One of the police department’s nonemergency phone lines is down since it’s automated.
But people may call 305-809-1000 for help with police nonemergencies, Crean said.
If you need a police arrest report, you can’t get one from City Hall.
When asked by reporters, Crean refers them to the Monroe County Sheriff’s Office, which keeps them attached to inmate paperwork.
Crean said it will be hard to even locate a report these days.
“Because they’re physically paper floating around the building,” she said.
When asked for an incident report on a recent alleged assault that hasn’t yet resulted in any arrests, Crean said, “That’s in there. It’s the only place it is. Until I can get into the [server] I can’t access it.”
Paying a parking ticket or applying for a building permit? You can still do those things but not online.
For parking tickets, you can mail in a traffic ticket payment, pay it over the phone or in person. But city employees can’t update the online records until servers are back up.
“We’re writing tickets, but they’ve not been uploaded to the system yet because the system is down,” said Parking Manager John Wilkins. “We’ll take your payment and then when the system comes back up and upload all tickets, we’ll apply payment to the ticket then. The reservoir of tickets is in our system and we can’t access it.”

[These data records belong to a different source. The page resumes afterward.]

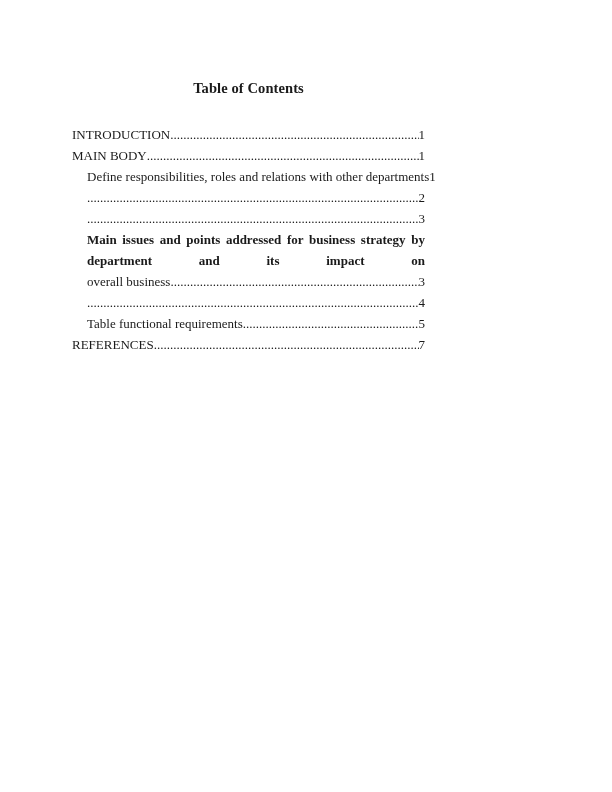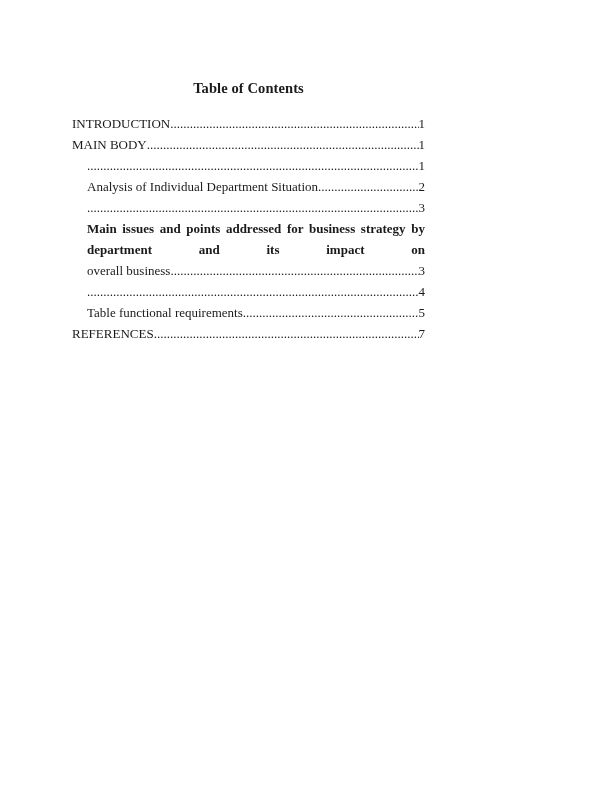--- a/index.html
+++ b/index.html
@@ -24,7 +24,7 @@
     letter-spacing: 0.1px;
   }
   .toc {
-    margin-top: 16px;
+    margin-top: 27px;
     font-size: 13px;
   }
   .toc-row {

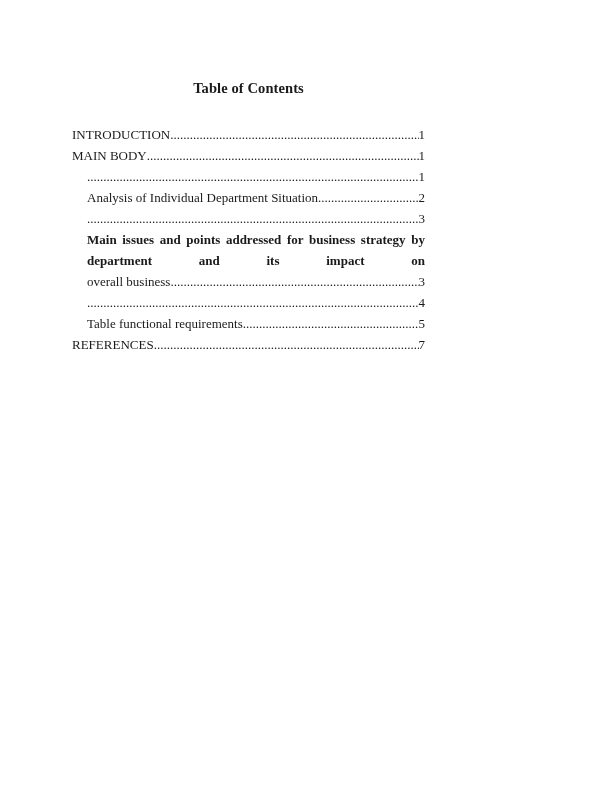--- a/index.html
+++ b/index.html
@@ -74,6 +74,7 @@
     </div>
 
     <div class="toc-row lvl1">
+      <span class="lbl">Define responsibilities, roles and relations with other departments</span>
       <span class="leader"></span>
       <span class="pg">1</span>
     </div>

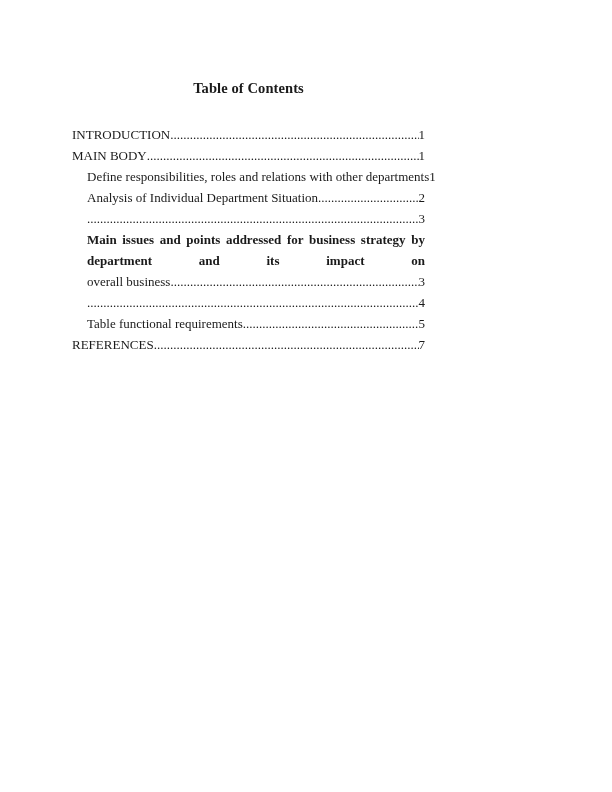--- a/index.html
+++ b/index.html
@@ -80,7 +80,6 @@
     </div>
 
     <div class="toc-row lvl1">
-      <span class="lbl">Analysis of Individual Department Situation</span>
       <span class="leader"></span>
       <span class="pg">2</span>
     </div>

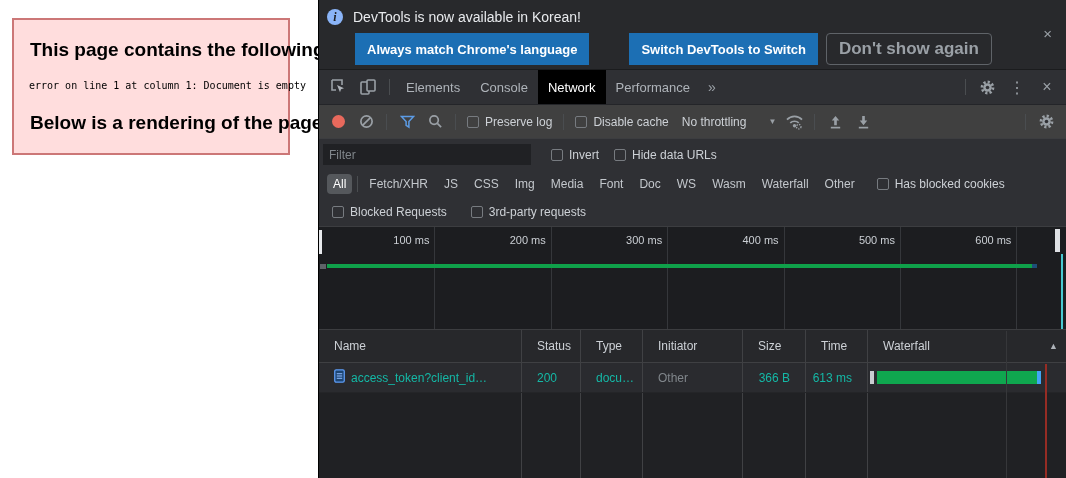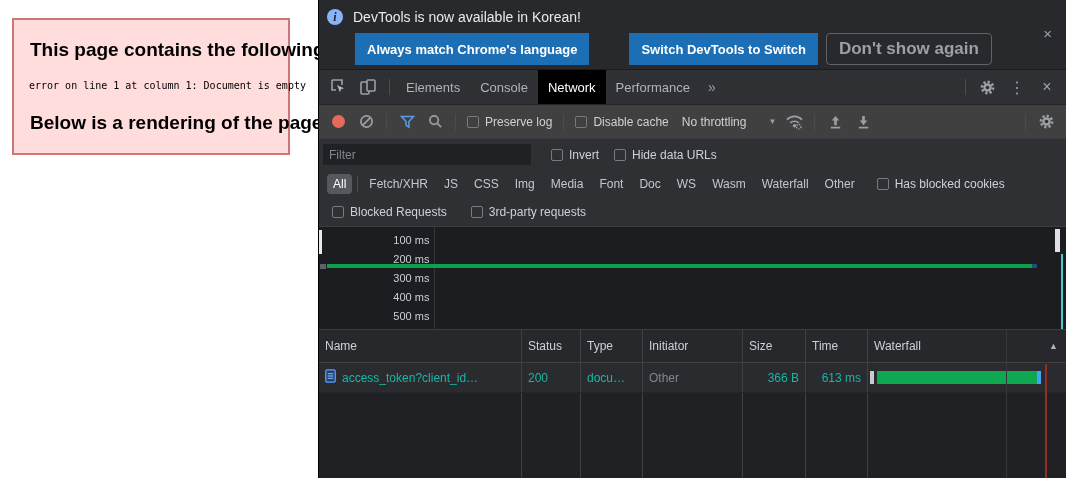--- a/index.html
+++ b/index.html
@@ -75,7 +75,7 @@
   
   .overview { flex:none; height:103px; background:#1c1d20; position:relative;
               border-bottom:1px solid #3c3d40; overflow:hidden; }
-  .ov-cells { display:flex; height:100%;flex-direction:column; }
+  .ov-cells { display:flex; height:100%; }
   .ov-cell { width:116.4px; flex:none; border-right:1px solid #35373b; text-align:right;
              padding:7px 5px 0 0; color:#cbcfd4; font-size:11px; }
   .ov-handle-l { position:absolute; left:0; top:3px; width:3px; height:24px; background:#e8eaed; }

Several Florida cities and government agencies have fallen victim to cyber-attacks over the past year. And on Thursday, a 16-year-old student at South Miami Senior High was arrested in connection with some of the cyber attacks that have throttled Miami-Dade County Public Schools’ first week of online learning.
In February, the North Miami Beach Police Department suffered a cyber-attack, having discovered ransomware.
In June 2019, Key Biscayne, Riviera Beach and Lake City paid more than $1 million in total ransom to hackers. More recently, much of the St. Lucie County Sheriff’s Office’s network was knocked entirely offline as a result of an attack.